How to complete this task: Of the lines below, write out exactly those from the line with "M9 224 20 225 18 255 9 254Z" through the line with "M191 561 229 568 224 600 186 593Z", both included, and skip the rest.

····················

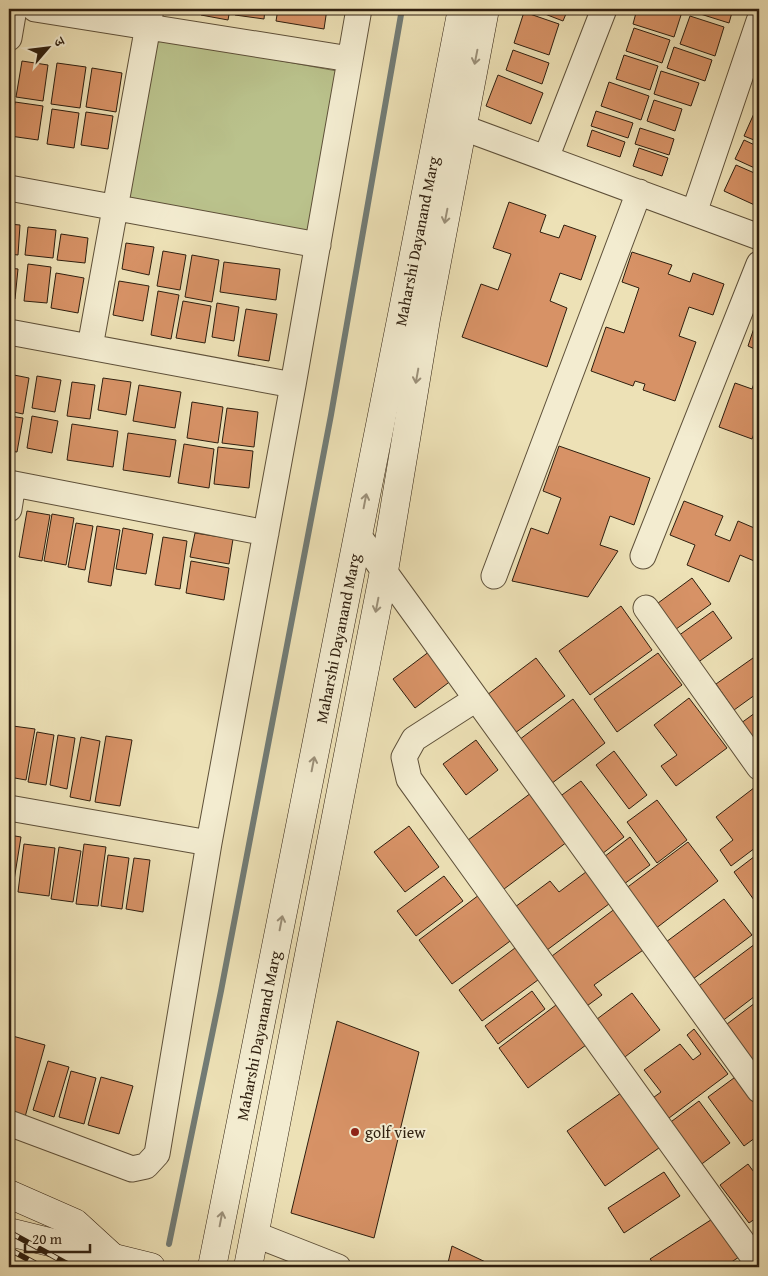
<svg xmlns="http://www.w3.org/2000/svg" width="768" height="1276" font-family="'Gentium Book Plus','Noto Serif Devanagari',serif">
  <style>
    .green { fill: #bac28c; stroke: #74704e }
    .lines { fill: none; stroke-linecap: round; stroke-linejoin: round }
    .stream { stroke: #727c76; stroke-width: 6 }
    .building { fill: #d79266; stroke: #2f1f0f }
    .street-casing { stroke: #5e5039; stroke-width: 27 }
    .secondary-casing { stroke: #2f1f0f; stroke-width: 29 }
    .street { stroke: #f3ecd0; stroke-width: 25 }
    .secondary { stroke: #f3ecd0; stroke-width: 28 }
    .rail-casing { stroke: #2f1f0f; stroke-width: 5.5 }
    .rail { stroke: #f3ecd0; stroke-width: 4; stroke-dasharray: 11; stroke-linecap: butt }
    .oneway { stroke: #9b9079 }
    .poi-dot { fill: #8f2418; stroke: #f3ecd0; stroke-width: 2 }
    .labels { text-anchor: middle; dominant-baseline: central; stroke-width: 4; stroke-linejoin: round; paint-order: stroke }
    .street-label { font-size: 16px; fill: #2f1f0f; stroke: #f3ecd0 }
    .poi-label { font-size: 16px; fill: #2f1f0f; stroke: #f3ecd0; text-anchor: start }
  </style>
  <rect width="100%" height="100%" fill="#ede1b6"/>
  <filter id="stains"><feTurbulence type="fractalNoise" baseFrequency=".004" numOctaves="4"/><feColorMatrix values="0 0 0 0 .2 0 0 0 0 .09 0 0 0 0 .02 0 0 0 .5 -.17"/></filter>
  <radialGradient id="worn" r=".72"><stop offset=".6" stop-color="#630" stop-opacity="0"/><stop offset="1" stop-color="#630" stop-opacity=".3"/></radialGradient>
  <path class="green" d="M156 38 337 71 308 233 128 201Z"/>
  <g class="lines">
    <path class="stream" d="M169 1244 221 991 331 415 402 9"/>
  </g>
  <path class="building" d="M202 9H230L228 20 201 15Z
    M236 9H265L264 19 235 15Z
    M278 9H327L324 29 276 21Z
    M532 9H568L563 21Z
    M637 9H673L682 12 674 37 633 24Z
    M695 9H733L729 23 694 12Z
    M524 12 559 24 549 55 514 43Z
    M690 16 724 27 715 56 680 44Z
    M634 28 670 40 662 63 626 51Z
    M674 47 712 60 705 81 667 68Z
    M513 50 549 63 542 84 506 70Z
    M624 55 658 66 650 90 616 79Z
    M22 61 48 65 43 101 16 97Z
    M57 63 86 67 80 108 51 104Z
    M92 68 122 73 116 112 86 107Z
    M661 71 699 83 691 106 654 94Z
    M498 75 543 93 531 124 486 106Z
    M609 82 649 96 641 120 601 106Z
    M654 100 682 109 675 131 647 121Z
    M15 102 43 106 38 140 10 136Z
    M52 109 79 113 74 148 47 144Z
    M756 109 759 111V142L744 136Z
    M596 111 633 123 628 138 591 126Z
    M86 112 113 116 108 149 81 145Z
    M640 128 674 139 669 155 635 144Z
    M592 130 625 142 620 157 587 146Z
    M744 140 759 147V170L735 159Z
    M639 148 668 158 662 176 633 166Z
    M736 165 759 175V207L724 191Z
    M509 202 546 215 540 232 559 238 564 225 596 236 581 280 560 273 550 301 567 308 547 367 462 337 481 284 498 290 511 254 493 248Z
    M9 224 20 225 18 255 9 254Z
    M28 227 56 230 53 258 25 255Z
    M61 234 88 238 85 263 57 260Z
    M126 243 154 247 149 275 122 269Z
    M163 251 186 255 180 290 157 286Z
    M632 252 672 265 668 274 690 282 693 273 724 284 713 315 689 307 679 336 696 342 675 401 643 390 645 384 635 381 633 386 591 371 606 327 624 333 639 288 622 282Z
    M192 255 219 260 212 302 185 297Z
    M224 262 280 269 276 300 220 292Z
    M28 264 51 267 47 303 24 301Z
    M9 268 18 269 15 299 9 298Z
    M56 273 84 278 78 313 51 308Z
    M119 281 149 286 143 321 113 315Z
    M158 291 179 295 171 339 151 335Z
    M183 301 211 306 205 343 176 338Z
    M217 303 239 307 234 341 212 337Z
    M246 309 277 314 269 361 238 356Z
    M759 313V351L748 346Z
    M759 369V429L756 428 752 439 719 427 735 383 752 389Z
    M9 374 29 378 23 414 9 411Z
    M37 376 61 380 55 412 32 408Z
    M103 378 131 382 126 415 98 410Z
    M72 382 95 385 90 419 67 416Z
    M139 385 181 392 175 428 133 421Z
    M192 402 223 407 218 443 187 438Z
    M227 408 258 412 254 447 222 443Z
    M9 416 23 418 17 452 9 451Z
    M32 416 58 421 52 453 27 448Z
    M72 424 118 431 113 467 67 460Z
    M128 433 176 440 170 477 123 470Z
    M184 444 214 449 209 488 178 483Z
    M559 446 650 478 634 525 610 516 600 545 618 551 588 597 512 581 531 528 548 534 561 498 543 491Z
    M218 447 253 451 249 488 214 484Z
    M684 501 723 516 715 535 730 541 738 521 759 530V563L740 555 729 582 687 565 695 545 670 535Z
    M27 511 50 515 42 561 19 557Z
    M52 514 74 518 66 565 44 561Z
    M76 523 93 526 85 570 68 567Z
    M97 526 120 530 111 586 88 582Z
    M123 528 153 534 146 574 116 569Z
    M195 533 233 539 229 564 190 557Z
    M163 537 187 541 180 589 155 585Z
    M191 561 229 568 224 600 186 593Z
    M692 578 711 604 672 632 654 606Z
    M621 606 652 650 590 695 559 651Z
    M713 611 732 638 697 663 678 636Z
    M430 651 452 680 415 708 393 679Z
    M658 653 682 685 617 732 594 699Z
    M536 658 565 696 511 736 483 698Z
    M753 658 759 667V692L734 710 716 684Z
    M689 698 727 748 676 786 661 766 677 755 654 725Z
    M573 699 605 743 547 787 515 743Z
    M759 710V759L733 729Z
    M13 726 35 729 26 780 9 777V752Z
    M37 732 54 735 46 785 28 782Z
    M58 735 75 738 67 789 50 785Z
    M106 736 132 740 120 806 95 802Z
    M81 737 100 741 90 801 70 797Z
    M476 740 498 770 466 795 443 764Z
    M614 751 647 795 629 809 596 765Z
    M581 781 624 837 598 857 555 800Z
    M759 784V845L731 866 720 850 733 840 716 817Z
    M535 790 571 839 496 895 460 846Z
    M657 800 687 840 657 863 627 822Z
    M409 826 439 867 405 892 374 852Z
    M9 835 21 837 11 899H9Z
    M630 837 650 865 620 887 600 860Z
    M688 842 718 881 655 929 625 889Z
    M24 844 55 848 49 896 18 892Z
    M84 844 106 847 98 906 76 904Z
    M59 847 81 851 73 902 51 899Z
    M759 853V907L734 872Z
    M108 855 129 858 122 909 101 906Z
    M134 858 150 860 143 912 126 909Z
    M594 866 617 898 543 953 511 910 550 881 559 892Z
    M444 876 463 901 416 936 397 911Z
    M483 892 517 936 452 984 419 940Z
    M724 899 752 935 693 979 666 942Z
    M616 908 646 948 594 985 602 995 580 1011 544 962Z
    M759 941V993L721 1022 696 988Z
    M519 945 542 977 482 1021 459 990Z
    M532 991 545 1009 498 1044 485 1026Z
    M632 993 660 1030 617 1063 589 1025Z
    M759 1000V1066L755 1069 723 1027Z
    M556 1005 586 1045 528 1088 499 1048Z
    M337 1021 419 1052 374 1238 291 1213Z
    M694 1029 728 1074 665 1121 650 1100 661 1092 644 1070 680 1044 693 1060 701 1054 687 1035Z
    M9 1035 45 1045 25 1117 9 1112Z
    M48 1061 69 1067 54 1117 33 1110Z
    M71 1071 96 1078 84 1124 59 1117Z
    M738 1075 759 1103V1135L744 1146 708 1097Z
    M101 1077 133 1086 119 1134 88 1125Z
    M628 1088 666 1143 605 1186 567 1131Z
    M699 1101 730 1143 699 1166 668 1124Z
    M748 1164 759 1179V1216L749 1223 720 1185Z
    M664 1172 680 1196 624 1233 608 1208Z
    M717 1216 742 1255 724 1267H656L650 1259Z
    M452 1246 496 1267H447Z"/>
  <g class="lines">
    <g class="street-casing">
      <path id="street" d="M35 9 350 59
        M9 38 14 9
        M445 121 759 237
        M546 158 604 9
        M9 188 318 245
        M694 213 759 21
        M9 332 293 385
        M90 347 151 9
        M9 483 266 533
        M9 509 13 484
        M358 535 759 1090
        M643 556 759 264
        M494 576 639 192
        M646 608 759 767
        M476 699 414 739 404 757 409 779 759 1265
        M9 808 209 843
        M9 1123 132 1169 146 1166 157 1154 209 843 293 385 359 9
        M254 1234 338 1267"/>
    </g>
    <g class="secondary-casing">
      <g id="secondary">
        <path d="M9 1194 75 1223 111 1256"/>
        <path d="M9 1232 151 1267"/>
        <path id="s1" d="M212 1267 402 315 462 9"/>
        <path d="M248 1267 384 571 426 319 485 9"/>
      </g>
    </g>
    <use href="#street" class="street"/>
    <use href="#secondary" class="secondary"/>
    <g class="rail-casing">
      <path id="rail" d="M9 1232 73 1267
        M9 1249 42 1267"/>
    </g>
    <use href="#rail" class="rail"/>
  </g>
  <defs><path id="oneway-shaft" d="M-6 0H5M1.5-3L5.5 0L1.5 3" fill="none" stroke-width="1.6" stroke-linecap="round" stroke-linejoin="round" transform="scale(1.25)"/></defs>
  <g class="oneway">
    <use href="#oneway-shaft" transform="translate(476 57) rotate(101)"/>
    <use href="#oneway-shaft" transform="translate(446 216) rotate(101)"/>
    <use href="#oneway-shaft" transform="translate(417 376) rotate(100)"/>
    <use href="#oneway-shaft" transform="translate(365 501) rotate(-79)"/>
    <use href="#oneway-shaft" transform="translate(377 605) rotate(101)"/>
    <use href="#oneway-shaft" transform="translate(313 764) rotate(-79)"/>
    <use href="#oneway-shaft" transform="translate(281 923) rotate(-79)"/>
    <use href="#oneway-shaft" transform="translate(221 1219) rotate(-79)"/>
  </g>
  <circle class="poi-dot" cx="355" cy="1132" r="5"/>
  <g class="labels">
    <g class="street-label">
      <text stroke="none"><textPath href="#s1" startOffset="1046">Maharshi Dayanand Marg</textPath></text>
      <text stroke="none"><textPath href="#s1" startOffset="641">Maharshi Dayanand Marg</textPath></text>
      <text stroke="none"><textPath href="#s1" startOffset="236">Maharshi Dayanand Marg</textPath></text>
    </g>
    <g class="poi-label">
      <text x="365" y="1132">golf view</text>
    </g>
  </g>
  <rect width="768" height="1276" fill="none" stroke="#ede1b6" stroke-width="30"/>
  <rect x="10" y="10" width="748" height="1256" fill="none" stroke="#2f1f0f" stroke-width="2.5"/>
  <rect x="15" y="15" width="738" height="1246" fill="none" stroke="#2f1f0f"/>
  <g transform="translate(48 48) rotate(62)" stroke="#f3ecd0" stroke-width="4" paint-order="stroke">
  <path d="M0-4L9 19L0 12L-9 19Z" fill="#2f1f0f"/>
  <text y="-8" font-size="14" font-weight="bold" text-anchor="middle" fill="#2f1f0f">उ</text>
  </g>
  <path d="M25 1244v8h65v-8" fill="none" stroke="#2f1f0f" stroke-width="2.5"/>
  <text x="32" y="1244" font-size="15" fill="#2f1f0f" stroke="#f3ecd0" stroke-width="4" paint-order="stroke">20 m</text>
  <rect width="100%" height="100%" filter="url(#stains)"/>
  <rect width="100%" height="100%" fill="url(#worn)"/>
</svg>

····················

Solution:
    M9 224 20 225 18 255 9 254Z
    M28 227 56 230 53 258 25 255Z
    M61 234 88 238 85 263 57 260Z
    M126 243 154 247 149 275 122 269Z
    M163 251 186 255 180 290 157 286Z
    M632 252 672 265 668 274 690 282 693 273 724 284 713 315 689 307 679 336 696 342 675 401 643 390 645 384 635 381 633 386 591 371 606 327 624 333 639 288 622 282Z
    M192 255 219 260 212 302 185 297Z
    M224 262 280 269 276 300 220 292Z
    M28 264 51 267 47 303 24 301Z
    M9 268 18 269 15 299 9 298Z
    M56 273 84 278 78 313 51 308Z
    M119 281 149 286 143 321 113 315Z
    M158 291 179 295 171 339 151 335Z
    M183 301 211 306 205 343 176 338Z
    M217 303 239 307 234 341 212 337Z
    M246 309 277 314 269 361 238 356Z
    M759 313V351L748 346Z
    M759 369V429L756 428 752 439 719 427 735 383 752 389Z
    M9 374 29 378 23 414 9 411Z
    M37 376 61 380 55 412 32 408Z
    M103 378 131 382 126 415 98 410Z
    M72 382 95 385 90 419 67 416Z
    M139 385 181 392 175 428 133 421Z
    M192 402 223 407 218 443 187 438Z
    M227 408 258 412 254 447 222 443Z
    M9 416 23 418 17 452 9 451Z
    M32 416 58 421 52 453 27 448Z
    M72 424 118 431 113 467 67 460Z
    M128 433 176 440 170 477 123 470Z
    M184 444 214 449 209 488 178 483Z
    M559 446 650 478 634 525 610 516 600 545 618 551 588 597 512 581 531 528 548 534 561 498 543 491Z
    M218 447 253 451 249 488 214 484Z
    M684 501 723 516 715 535 730 541 738 521 759 530V563L740 555 729 582 687 565 695 545 670 535Z
    M27 511 50 515 42 561 19 557Z
    M52 514 74 518 66 565 44 561Z
    M76 523 93 526 85 570 68 567Z
    M97 526 120 530 111 586 88 582Z
    M123 528 153 534 146 574 116 569Z
    M195 533 233 539 229 564 190 557Z
    M163 537 187 541 180 589 155 585Z
    M191 561 229 568 224 600 186 593Z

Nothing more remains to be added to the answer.